==== EXTRACTED TEXT ====
The apex court made this know while striking out a suit filed by Adamawa State and 10 other Peoples Democratic Party (PDP)–led states challenging Tinubu’s emergency rule declaration in Rivers State.
According to reports, the court, in a split decision of six to one, struck out the suit, stressing that the plaintiffs failed to establish any cause of action capable of invoking the Supreme Court’s original jurisdiction.
Justice Mohammed Idris, the lead judge, ruled that the 11 PDP-controlled states did not demonstrate the existence of any actionable dispute between them and the Federation that would warrant the exercise of the court’s original jurisdiction.
He further affirmed that the declaration a state of emergency in any state where there is a threat of a breakdown of law and order, or where the situation risks degenerating into chaos or anarchy, is within the constitutional power of the President.
According to Mohammed, Section 305 of the Constitution empowers the President to deploy extraordinary measures to restore normalcy where emergency rule is declared.
==== SOURCE MATERIAL ====
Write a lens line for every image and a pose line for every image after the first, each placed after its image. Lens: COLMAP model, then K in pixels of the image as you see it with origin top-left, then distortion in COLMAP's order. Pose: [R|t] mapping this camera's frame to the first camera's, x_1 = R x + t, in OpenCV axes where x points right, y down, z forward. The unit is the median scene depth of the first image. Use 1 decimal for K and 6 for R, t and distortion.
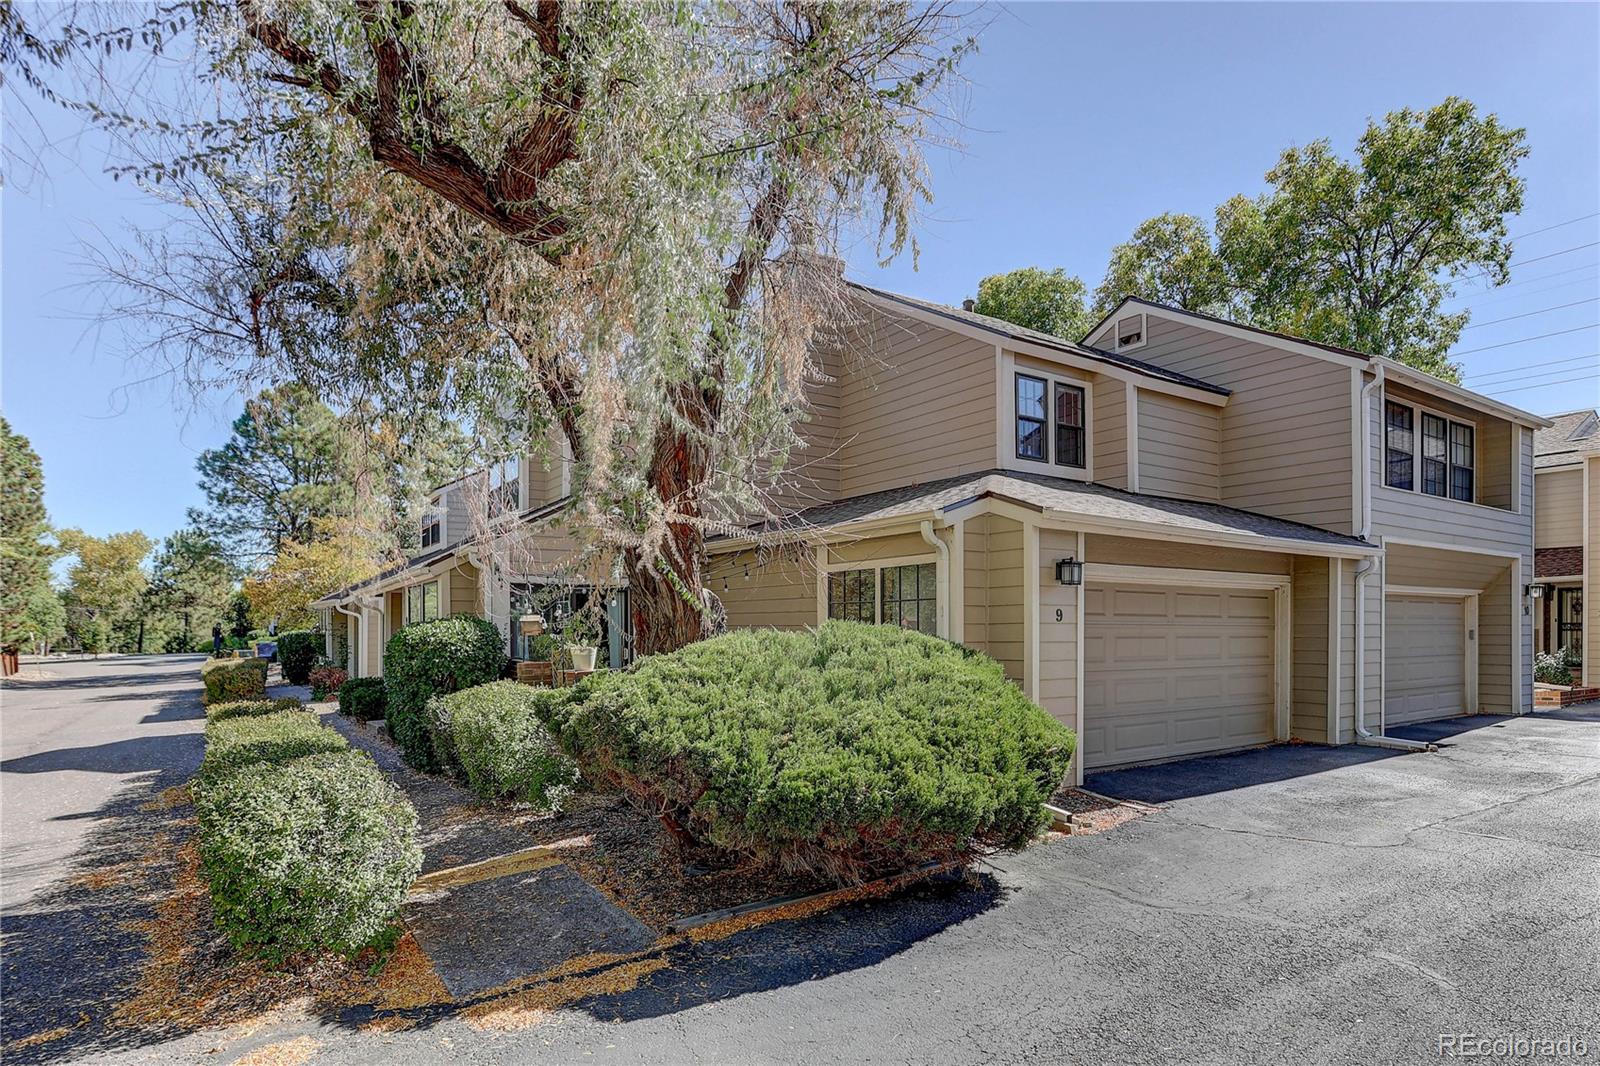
====
▸ ACTIONS TO TAKE:
#1 List every number that appears in the passage on the Supreme Court ruling over emergency rule in Rivers State, whether it is written in digits or in words.
#2 Write the next part of the passage on the Supreme Court ruling over emergency rule in Rivers State, starting after its last sentence.

▸ TASK RESPONSES:
#1 10, six, one, 11, 305

#2
He however noted that the section was not specific on the nature of the extraordinary measures, thereby granting the President the discretion on how to go about it.
Recall that the PDP- state government had dragged Tinubu to court in the wake of his March 2025 declaration of state of emergency on Rivers amid political crisis rocking the state.
The President had also declared the suspension of the state governor, Siminalayi Fubara, and all members of the Rivers House of Assembly.
He would however broker truce between Fubara and the lawmakers as well as the governor’s predecessor, Nyesom Wike, June.
The settlement paved way for the Fubara return in September following Tinubu’s lift of his suspension.